In fact, Soles said, Haltiwanger brings more power sharing to the position. "In his newness, there's also an openness," he said. "Ray was so good at what he did that he didn't need to involve the staff. Frank has thrown open the doors, going like, 'Okay, staff, how do we do this?' "

Other fears were eased on the first day of school. Incoming seniors usually serenaded Anderson the night before, toilet-papered his house and were invited in for midnight snacks. (One year they spelled "We Love You Ray" on his lawn in hot dogs -- his wife got mad at them for wasting food).

This year, after visiting Anderson, they approached Haltiwanger's house -- 70 kids with 144 rolls of toilet paper.

"We TP'd his house really well," Doyle said.

" . . . And then we went in and had doughnuts and orange juice with him," said Stephen Alexander, 18.

"He wasn't angry," Doyle said. "He was happy to see us."

To Haltiwanger, the tissue in his trees and the teenagers shouting his name on his front lawn at 4 a.m. were icebreakers. He had not been at the middle school during their time there, and his biggest worry had been winning them over.

"They were one of Ray's classes," he said, "and I think it was hard for them to go through senior year without the leader that they knew and trusted."

But their visit set a tone. "They have included me -- in conversations about the prom and about their senior wall," he said. "They have been completely generous to me."

The feeling seems mutual. "He's just an awesome guy," Doyle said. "I want to say like a student, but more."

At a recent town meeting, 30 students and some faculty discussed whether to replace some desktop computers with laptops (that got a yes vote) and whether to allow students to flog a certain teenage couple whose public displays of affection had been annoying everyone (yes).

Haltiwanger wore a button-down shirt and slacks that day, but on days he doesn't have meetings off campus, he'll wear shorts and a T-shirt. He eats yogurt in his office. If his guitar is missing from its stand, it's because students have borrowed it, and sometimes Haltiwanger, who favors Celtic music and the Grateful Dead, jams with them.

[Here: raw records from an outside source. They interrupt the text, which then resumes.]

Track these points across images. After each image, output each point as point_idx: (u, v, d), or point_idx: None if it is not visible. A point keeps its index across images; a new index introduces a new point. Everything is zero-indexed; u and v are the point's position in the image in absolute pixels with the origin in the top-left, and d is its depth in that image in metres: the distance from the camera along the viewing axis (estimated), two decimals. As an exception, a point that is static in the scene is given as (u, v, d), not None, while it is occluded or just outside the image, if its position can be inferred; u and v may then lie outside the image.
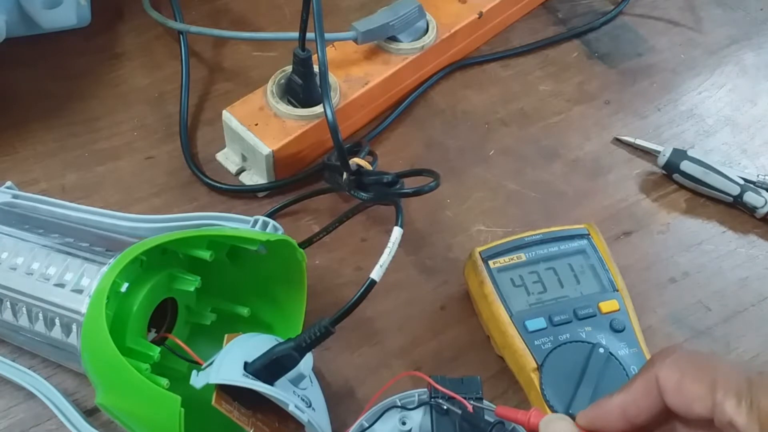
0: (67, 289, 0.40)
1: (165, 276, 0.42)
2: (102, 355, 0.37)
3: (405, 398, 0.42)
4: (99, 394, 0.38)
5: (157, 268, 0.42)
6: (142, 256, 0.40)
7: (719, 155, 0.60)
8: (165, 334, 0.44)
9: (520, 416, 0.36)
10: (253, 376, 0.36)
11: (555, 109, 0.62)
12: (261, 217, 0.43)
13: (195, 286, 0.42)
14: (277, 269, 0.44)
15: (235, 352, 0.38)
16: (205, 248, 0.41)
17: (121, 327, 0.39)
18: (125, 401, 0.37)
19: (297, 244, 0.43)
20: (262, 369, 0.37)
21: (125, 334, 0.39)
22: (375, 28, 0.56)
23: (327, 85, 0.50)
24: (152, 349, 0.40)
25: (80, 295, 0.40)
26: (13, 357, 0.46)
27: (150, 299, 0.41)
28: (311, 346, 0.38)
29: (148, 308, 0.41)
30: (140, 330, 0.41)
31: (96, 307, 0.37)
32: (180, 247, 0.41)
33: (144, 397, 0.36)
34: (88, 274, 0.41)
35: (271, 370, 0.37)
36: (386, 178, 0.49)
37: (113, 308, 0.39)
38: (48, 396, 0.43)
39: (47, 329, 0.41)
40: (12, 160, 0.55)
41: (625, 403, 0.33)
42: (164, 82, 0.60)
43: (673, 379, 0.31)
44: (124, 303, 0.40)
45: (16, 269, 0.42)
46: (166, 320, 0.44)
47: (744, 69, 0.66)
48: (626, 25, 0.68)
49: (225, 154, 0.56)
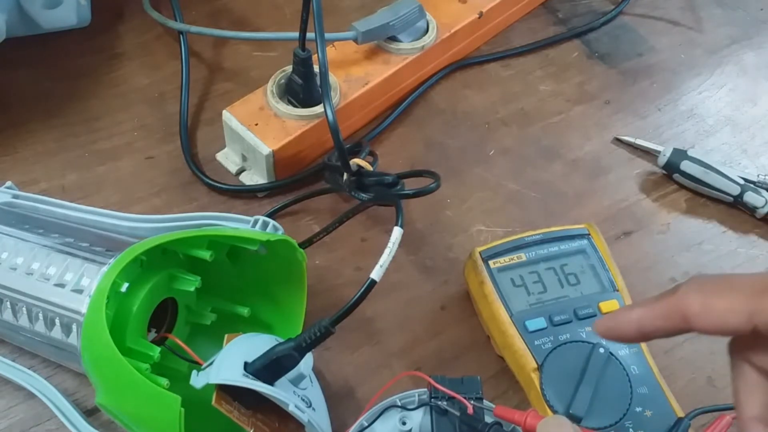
0: (67, 289, 0.40)
1: (165, 276, 0.42)
2: (102, 355, 0.37)
3: (405, 398, 0.42)
4: (99, 393, 0.38)
5: (157, 268, 0.41)
6: (142, 256, 0.40)
7: (719, 155, 0.60)
8: (165, 334, 0.44)
9: (518, 417, 0.36)
10: (253, 376, 0.36)
11: (555, 109, 0.62)
12: (261, 217, 0.43)
13: (195, 286, 0.42)
14: (277, 269, 0.44)
15: (235, 353, 0.38)
16: (205, 248, 0.41)
17: (121, 327, 0.39)
18: (125, 401, 0.37)
19: (297, 244, 0.43)
20: (262, 369, 0.37)
21: (125, 334, 0.39)
22: (375, 28, 0.56)
23: (327, 85, 0.50)
24: (152, 349, 0.40)
25: (80, 295, 0.40)
26: (13, 357, 0.46)
27: (150, 299, 0.41)
28: (311, 346, 0.38)
29: (149, 308, 0.41)
30: (140, 330, 0.41)
31: (96, 307, 0.37)
32: (180, 247, 0.41)
33: (144, 397, 0.36)
34: (88, 274, 0.41)
35: (271, 370, 0.37)
36: (387, 179, 0.49)
37: (113, 308, 0.39)
38: (48, 396, 0.43)
39: (47, 329, 0.41)
40: (12, 160, 0.55)
41: (643, 320, 0.33)
42: (164, 82, 0.60)
43: (698, 302, 0.31)
44: (124, 303, 0.40)
45: (17, 269, 0.42)
46: (166, 320, 0.44)
47: (744, 69, 0.66)
48: (626, 25, 0.68)
49: (225, 154, 0.56)
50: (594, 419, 0.41)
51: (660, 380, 0.43)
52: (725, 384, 0.48)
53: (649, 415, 0.42)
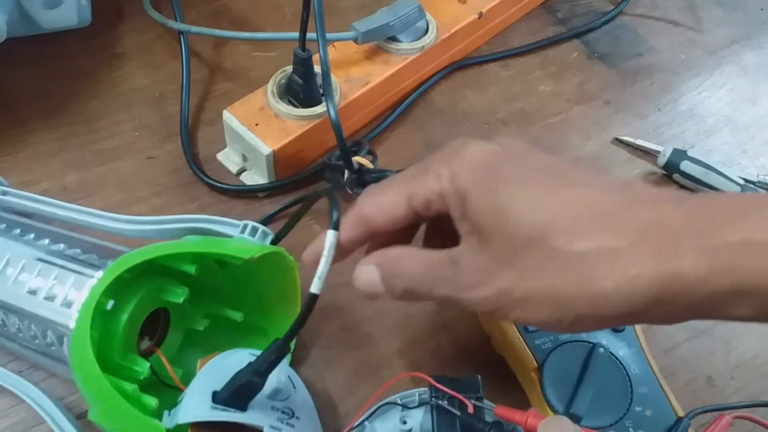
0: (56, 303, 0.39)
1: (152, 288, 0.41)
2: (88, 378, 0.37)
3: (406, 398, 0.42)
4: (90, 410, 0.38)
5: (144, 281, 0.41)
6: (126, 274, 0.39)
7: (719, 155, 0.60)
8: (153, 348, 0.43)
9: (518, 417, 0.36)
10: (224, 405, 0.36)
11: (555, 109, 0.62)
12: (250, 223, 0.42)
13: (183, 297, 0.41)
14: (269, 274, 0.43)
15: (203, 383, 0.37)
16: (190, 262, 0.41)
17: (108, 344, 0.39)
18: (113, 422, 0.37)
19: (286, 252, 0.42)
20: (231, 396, 0.36)
21: (113, 351, 0.39)
22: (375, 28, 0.56)
23: (330, 86, 0.50)
24: (141, 365, 0.39)
25: (69, 309, 0.39)
26: (6, 361, 0.45)
27: (138, 313, 0.40)
28: (271, 368, 0.37)
29: (137, 321, 0.41)
30: (130, 344, 0.40)
31: (81, 329, 0.37)
32: (165, 261, 0.41)
33: (130, 422, 0.36)
34: (76, 286, 0.40)
35: (241, 394, 0.37)
36: (388, 175, 0.49)
37: (99, 328, 0.38)
38: (37, 402, 0.42)
39: (41, 339, 0.41)
40: (12, 160, 0.55)
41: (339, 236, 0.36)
42: (164, 82, 0.60)
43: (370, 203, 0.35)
44: (112, 320, 0.39)
45: (8, 282, 0.41)
46: (160, 325, 0.44)
47: (744, 69, 0.66)
48: (626, 25, 0.68)
49: (226, 154, 0.56)
50: (594, 419, 0.41)
51: (660, 380, 0.43)
52: (725, 384, 0.48)
53: (649, 415, 0.42)
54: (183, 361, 0.44)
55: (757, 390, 0.48)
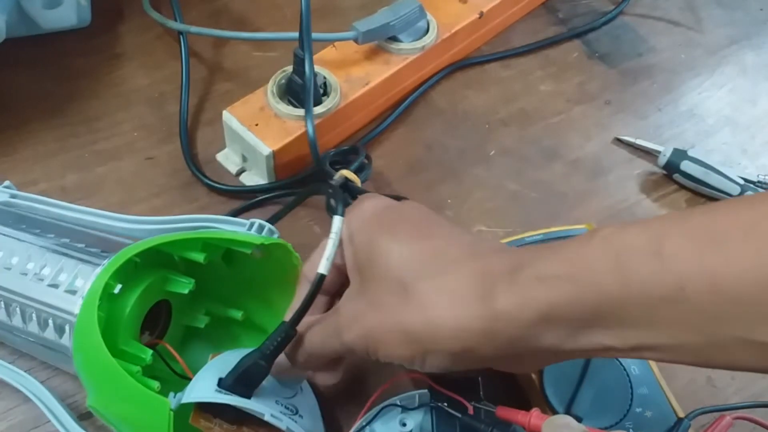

So would he change anything? Sure. For example, this year after students from other schools got excessively drunk at an H-B dance, the school changed its open-door policy at dances. But the point was to ensure that the soul of the school does not change.

As for the dog analogy, which Soles got from another teacher, it still holds.

It might not seem possible to replace the pet that has been around for so many years. "But then you get a new dog," he said, "and it's a loveable dog, too."